───── DOCUMENT TEXT ─────
By one measure Mandela's trip was a success before he ever set out. "This is the consolidation of the political credibility of the A.N.C.," declares the Rev. William Howard, past president of the National Council of Churches and a 20-year veteran of the antiapartheid fight in the U.S. "Four or five years ago, the very top leadership couldn't even get a meeting with the person on the Africa desk at the State Department. Now the President has invited Mandela to the White House, and everybody wants to meet with him."

But the joyous reception of Mandela was also a rite of self-congratulation for the American civil rights activists who have used the struggle in South Africa as a rallying cry. Such leaders had started to make connections with the battle against apartheid long ago. The American Committee on Africa, the first antiapartheid organization in the U.S., was created in 1953. But it was during the 1980s that civil rights activists discovered in the fight to free Mandela an effort they could throw themselves into with gusto -- and little moral ambiguity.

That discovery came at a time when the Reagan Administration treated the civil rights agenda with indifference, if not outright hostility, and the movement had become fractured over intractable disagreements about increasingly abstract concerns like affirmative action. By comparison, apartheid was an issue as clear-cut and compelling -- and televisable -- as a segregated lunch counter in Birmingham. It offered a focal point for the inchoate resentments many felt of the greed and selfishness spawned during the Reagan years.
─────
REQUIREMENT 1:
Using the passage on Mandela's trip, decide whether each statement agrees with it, answering yes or no and quoting the words that settle it: (a) The American Committee on Africa was founded in 1953. (b) William Howard was serving as president of the National Council of Churches when he spoke. (c) The President invited Mandela to the White House.
REQUIREMENT 2:
Render this sentence from the passage on Mandela's trip in Spanish: "The American Committee on Africa, the first antiapartheid organization in the U.S., was created in 1953."
REQUIREMENT 3:
Carry on the passage about Mandela's trip and American civil rights activists, starting right after its last sentence.
The data that comes next has nothing to do with the passage on Mandela's trip.
───── RAW DATA ─────
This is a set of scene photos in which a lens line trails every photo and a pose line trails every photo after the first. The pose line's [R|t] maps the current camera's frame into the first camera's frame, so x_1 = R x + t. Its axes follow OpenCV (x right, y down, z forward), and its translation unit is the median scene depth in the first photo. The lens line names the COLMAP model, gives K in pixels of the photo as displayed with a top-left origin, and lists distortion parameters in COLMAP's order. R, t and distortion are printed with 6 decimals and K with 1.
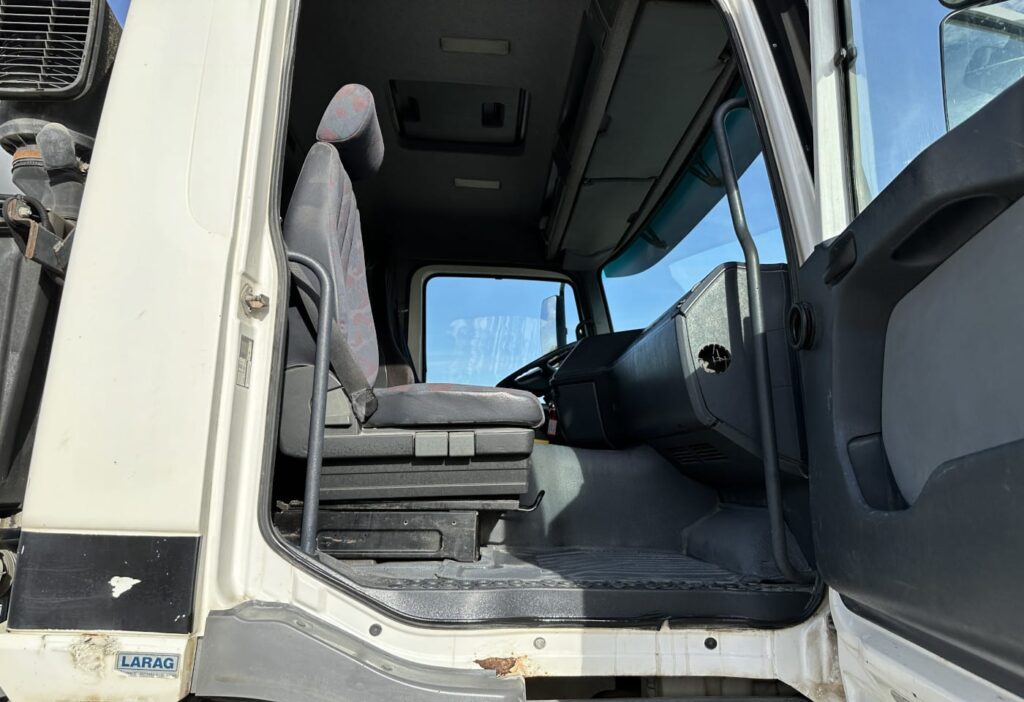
lens RADIAL K [[743.5, 0, 512.0], [0, 743.5, 351.0], [0, 0, 1]] dist [-0.004805, -0.007969]
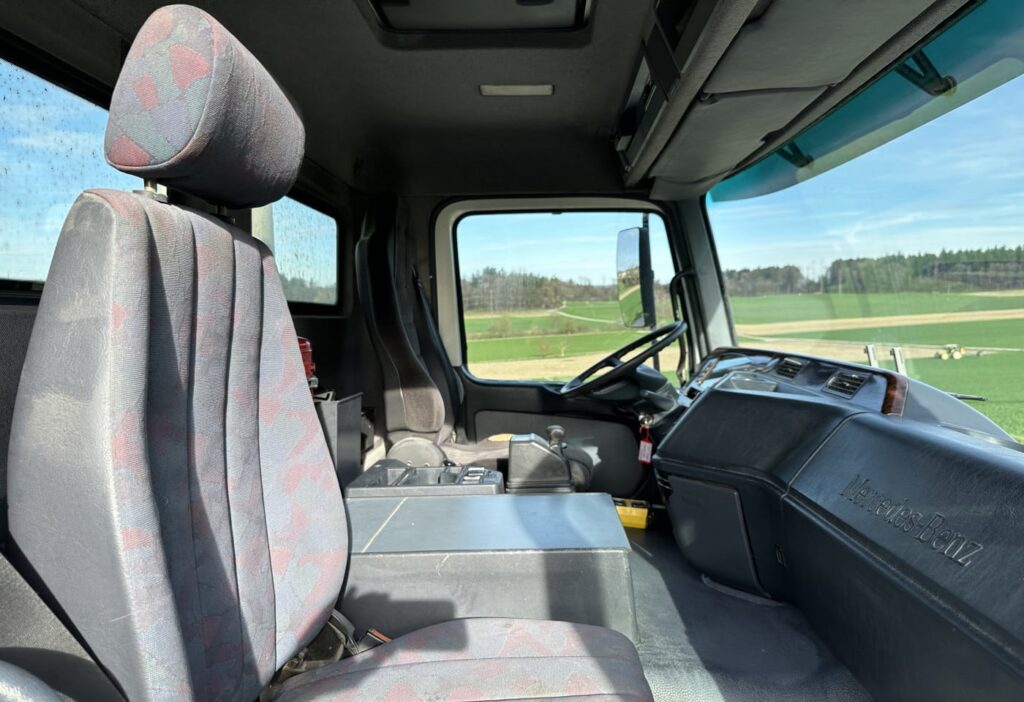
lens RADIAL K [[688.7, 0, 512.4], [0, 688.7, 331.7], [0, 0, 1]] dist [0.004257, 0.000546]
pose [[0.994936, -0.041216, -0.091673, -0.005008], [0.061728, 0.970354, 0.233674, -0.156498], [0.079324, -0.238150, 0.967984, 0.363834]]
─────
TASK RESULT 1:
(a) Yes: "The American Committee on Africa, the first antiapartheid organization in the U.S., was created in 1953."
(b) No: "past president of the National Council of Churches"
(c) Yes: "Now the President has invited Mandela to the White House"

TASK RESULT 2:
El Comité Estadounidense sobre África, la primera organización contra el apartheid en EE. UU., fue creado en 1953.

TASK RESULT 3:
As such, the movement to force colleges and universities to divest their holdings in companies that do business in South Africa captured the imagination of the mostly listless campus generation. "The South African issue caught on in 1985 in a way that no issue had since the 1960s," says Robert Price, a professor of political science at the University of California, Berkeley. "We were briefly back into a period of politicization and mobilization, which we had not seen since the '70s." By now over 150 colleges, 80 cities, 26 states and 17 counties have divested their stock in companies that do business with South Africa.